(Extrait du document)
Un site hors du commun

Emmanuel Laroze, directeur du CFEETK, nous révèle la véritable fonction de Karnak. © CSI 2008

La ville de Louxor offre le plus vaste champ de monuments en ruines de l'Egypte ancienne. Il est constitué de plusieurs temples dont Karnak forme l'ensemble principal, celui qui contient le sanctuaire dédié au dieu Amon. Depuis la redécouverte de ce lieu en 1868 par l'archéologue Auguste Mariette, la présence des Français sur le site égyptien ne s'est jamais interrompue… L'arrivée sur ce site classé au patrimoine de l'humanité en 1979 est saisissante. Les portes du site, qui se dressent magistralement, sont visibles depuis le Nil, à une centaine de mètres de là.

Les différentes périodes de construction de Karnak

  • Moyen Empire : de 2015 à 1800 av .J.-C.
  • Nouvel Empire : de 1590 à 950 av. J.-C.
  • Période récente : 525 av. J.-C.
  • Les temples de la période ptolémaïque datent de 310-30 av. J.-C., juste avant l'époque romaine (de 30 av. J.-C. à 290 ap. J.-C.).
  • 290 ap. J.-C. : abandon définitif du temple et des cultes.

2000 ans d'histoire

La grande salle hypostyle de Karnak Cette salle hypostyle représente symboliquement une forêt de papyrus. © CNRS/CFEETK JF.Gout

Les temples de Karnak ont été construits de -2000 à -300 ans avant notre ère, ce qui explique les nombreux réemplois de pierre. « Certains murs ont été réutilisés. Ils ont été démontés pour constituer les fondations d'autres temples ou même pour construire d'autres murs », précise Emmanuel Laroze, directeur du CFEETK.

Avant d'arriver au sanctuaire, partie la plus ancienne située au cœur des temples – mais aujourd'hui disparue – il faut traverser la cour des fêtes et l'imposante salle hypostyle qui fait du visiteur une fourmi au milieu d'une forêt de papyrus représentée par 134 colonnes hautes de 14 à 24 mètres…

Il faut ensuite traverser d'autres pylônes ( portails monumentaux placés à l'entrée des temples) et d'autres salles, chaque pharaon ayant œuvré, avec plus ou moins de moyens, pour la gloire du dieu Amon.

Sur les 25 hectares du site, seul un tiers est complètement dégagé. C'est pourquoi une mission permanente du CNRS est sur place, en lien avec les archéologues égyptiens. Ils fouillent ensemble afin de découvrir de nouveaux trésors et ils restaurent les temples pour un jour les ouvrir au public.

Restaurer pour accueillir

Vue générale du temple d'Opet Situé au sud-ouest du site de Karnak, le temple d'Opet est actuellement un chantier de fouilles pour les archéologues du CFEETK. © CNRS/CFEETK C.Apffel

Au sud-ouest du temple d'Amon, en dehors du parcours touristique classique de Karnak, le temple d'Opet, édifice encore mystérieux mais qui semble en lien avec la résurrection d'Osiris, s'élève sur une petite colline. Ici, des tailleurs de pierre renforcent la structure fragile qui menace de s'écrouler sur les restaurateurs de peinture. Ces derniers travaillent dans la fraicheur des deux sombres pièces Nord et Sud du temple.

(Tâches à réaliser)
**a.** Indiquez si chacune des affirmations suivantes concorde avec l'extrait sur Karnak, en répondant par oui ou non et en citant mot pour mot les mots de l'extrait qui tranchent.
(i) Le site a été redécouvert en 1868 par l'archéologue Auguste Mariette.
(ii) Les deux tiers du site sont complètement dégagés.
(iii) La salle hypostyle compte 134 colonnes.
**b.** Répondez brièvement à ces questions à partir de l'extrait sur Karnak.
(i) En quelle année le site a-t-il été classé au patrimoine de l'humanité ?
(ii) Quelle est la superficie du site ?
(iii) Où se trouve le temple d'Opet par rapport au temple d'Amon ?
**c.** Recopiez le passage de l'extrait sur Karnak situé entre « Les temples de Karnak » et « du dieu Amon. », ces deux bornes incluses.
Les données n'ont aucun lien avec l'extrait sur Karnak.

(Données fournies)
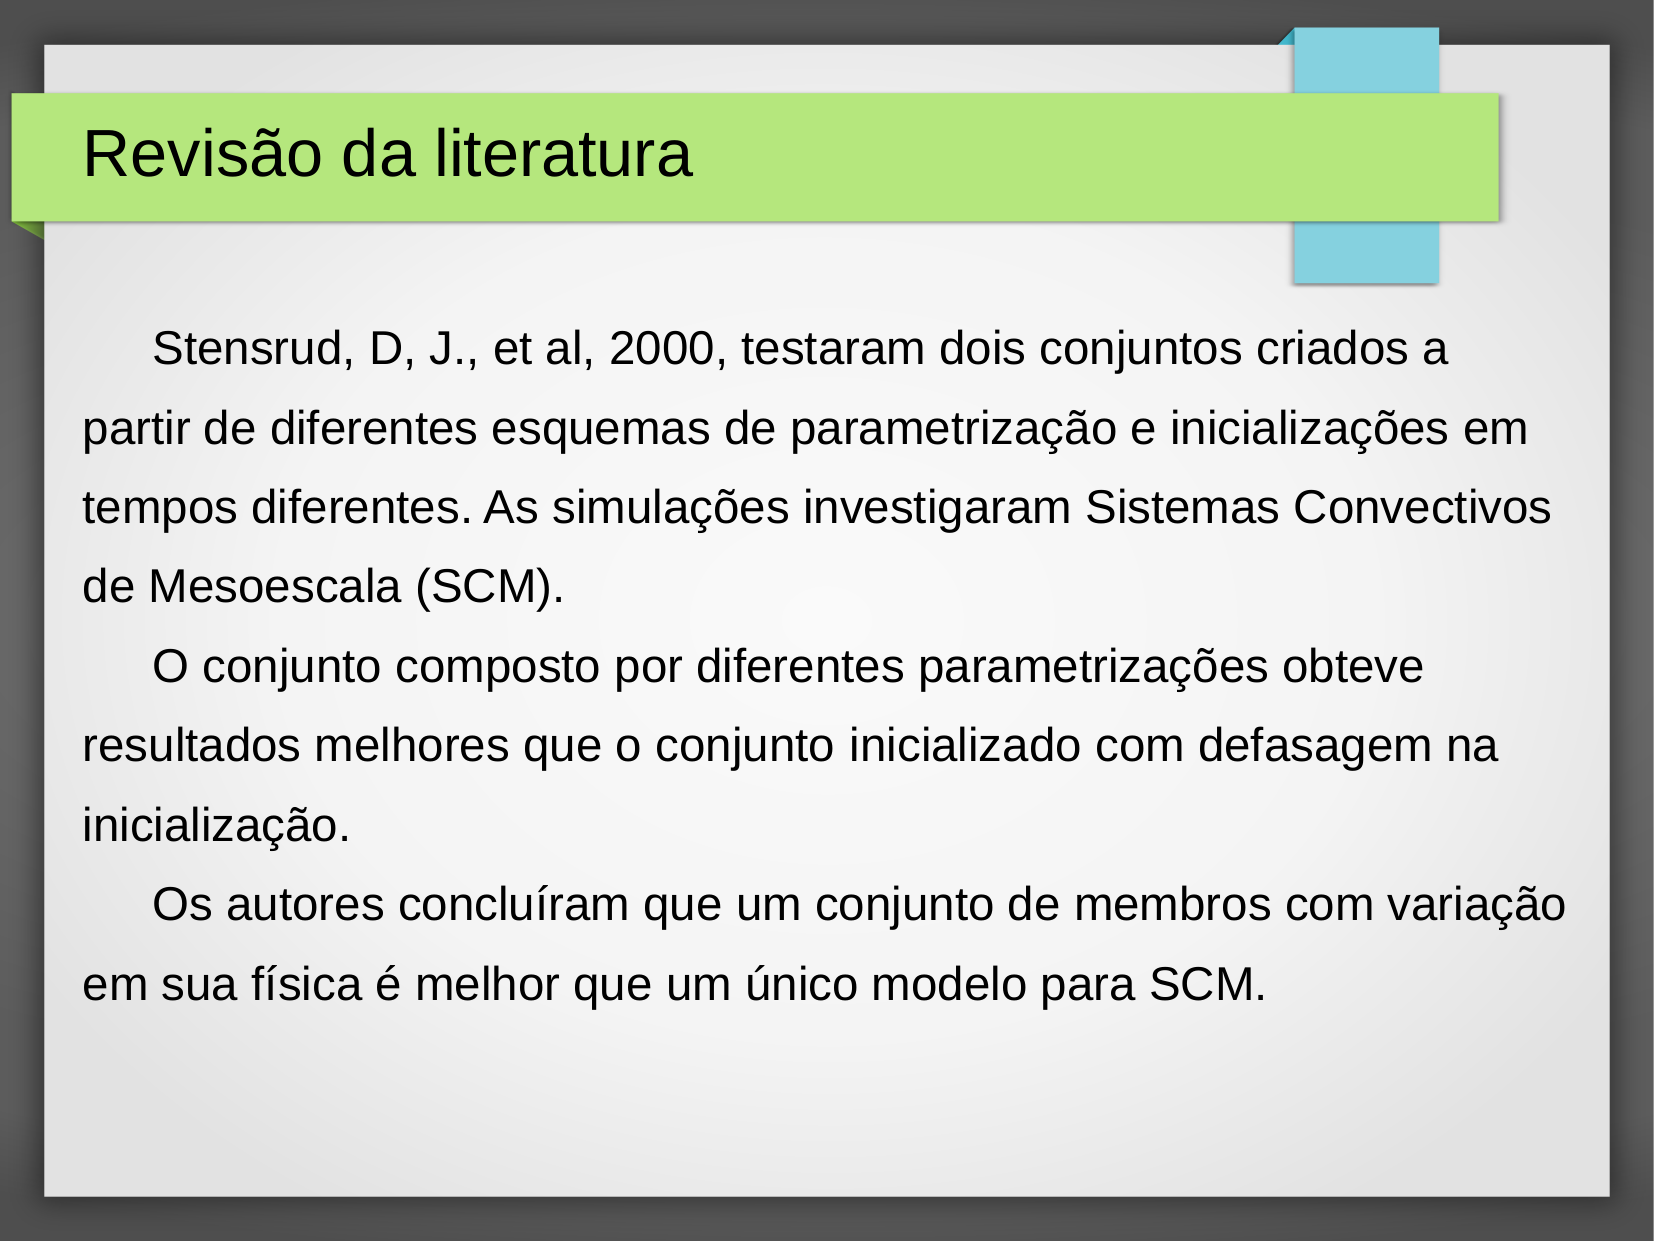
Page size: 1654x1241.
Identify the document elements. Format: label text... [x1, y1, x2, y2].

title Revisão da literatura [82, 94, 1264, 213]
picture [0, 0, 1654, 1241]
list Stensrud, D, J., et al, 2000, testaram dois conjuntos criados a partir de diferentes esquemas de parametrização e inicializações em tempos diferentes. As simulações investigaram Sistemas Convectivos de Mesoescala (SCM). O conjunto composto por diferentes parametrizações obteve resultados melhores que o conjunto inicializado com defasagem na inicialização. Os autores concluíram que um conjunto de membros com variação em sua física é melhor que um único modelo para SCM. [82, 295, 1571, 1015]
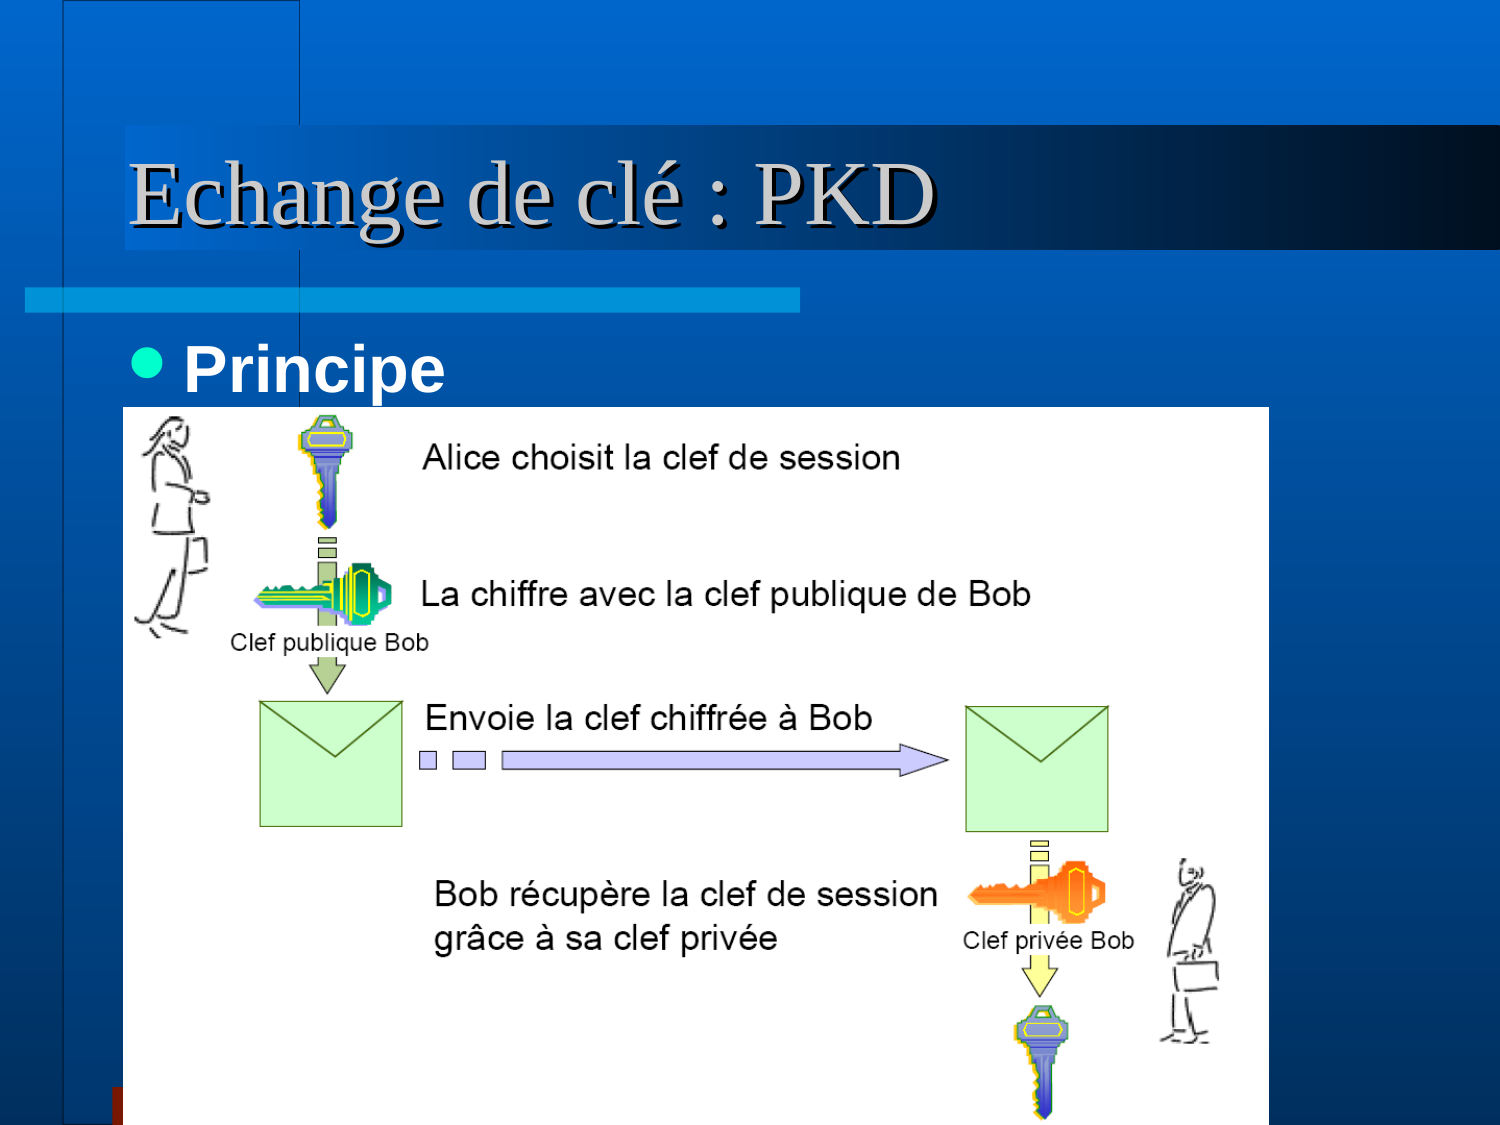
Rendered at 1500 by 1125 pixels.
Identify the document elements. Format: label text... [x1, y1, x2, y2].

title Echange de clé : PKD [112, 99, 1388, 288]
list Principe [112, 324, 1388, 1001]
picture [123, 407, 1269, 1125]
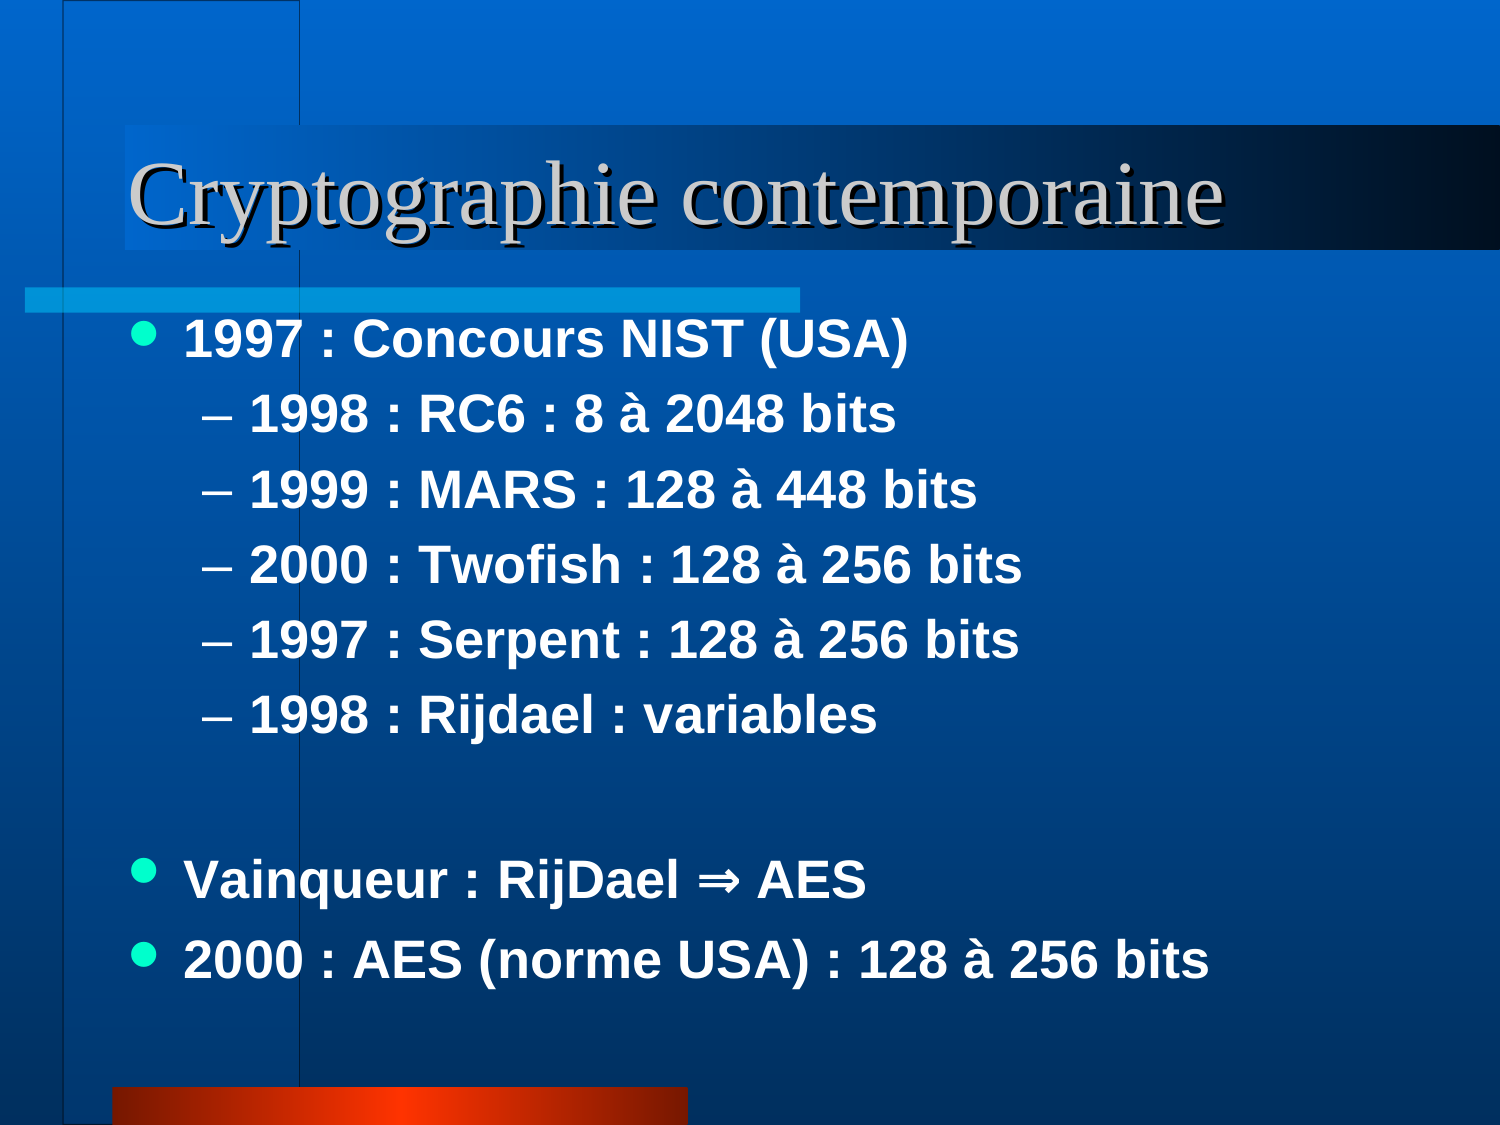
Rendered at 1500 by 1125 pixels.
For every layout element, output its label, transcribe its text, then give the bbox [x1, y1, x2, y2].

list 1997 : Concours NIST (USA) 1998 : RC6 : 8 à 2048 bits 1999 : MARS : 128 à 448 bits 2000 : Twofish : 128 à 256 bits 1997 : Serpent : 128 à 256 bits 1998 : Rijdael : variables Vainqueur : RijDael ⇒ AES 2000 : AES (norme USA) : 128 à 256 bits [112, 301, 1388, 1071]
title Cryptographie contemporaine [112, 99, 1388, 288]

(Réponses par tâche)
**a.**
(i) Oui : « Depuis la redécouverte de ce lieu en 1868 par l'archéologue Auguste Mariette ».
(ii) Non : « Sur les 25 hectares du site, seul un tiers est complètement dégagé ».
(iii) Oui : « une forêt de papyrus représentée par 134 colonnes hautes de 14 à 24 mètres ».

**b.**
(i) En 1979.
(ii) 25 hectares.
(iii) Au sud-ouest.

**c.**
Les temples de Karnak ont été construits de -2000 à -300 ans avant notre ère, ce qui explique les nombreux réemplois de pierre. « Certains murs ont été réutilisés. Ils ont été démontés pour constituer les fondations d'autres temples ou même pour construire d'autres murs », précise Emmanuel Laroze, directeur du CFEETK.

Avant d'arriver au sanctuaire, partie la plus ancienne située au cœur des temples – mais aujourd'hui disparue – il faut traverser la cour des fêtes et l'imposante salle hypostyle qui fait du visiteur une fourmi au milieu d'une forêt de papyrus représentée par 134 colonnes hautes de 14 à 24 mètres…

Il faut ensuite traverser d'autres pylônes ( portails monumentaux placés à l'entrée des temples) et d'autres salles, chaque pharaon ayant œuvré, avec plus ou moins de moyens, pour la gloire du dieu Amon.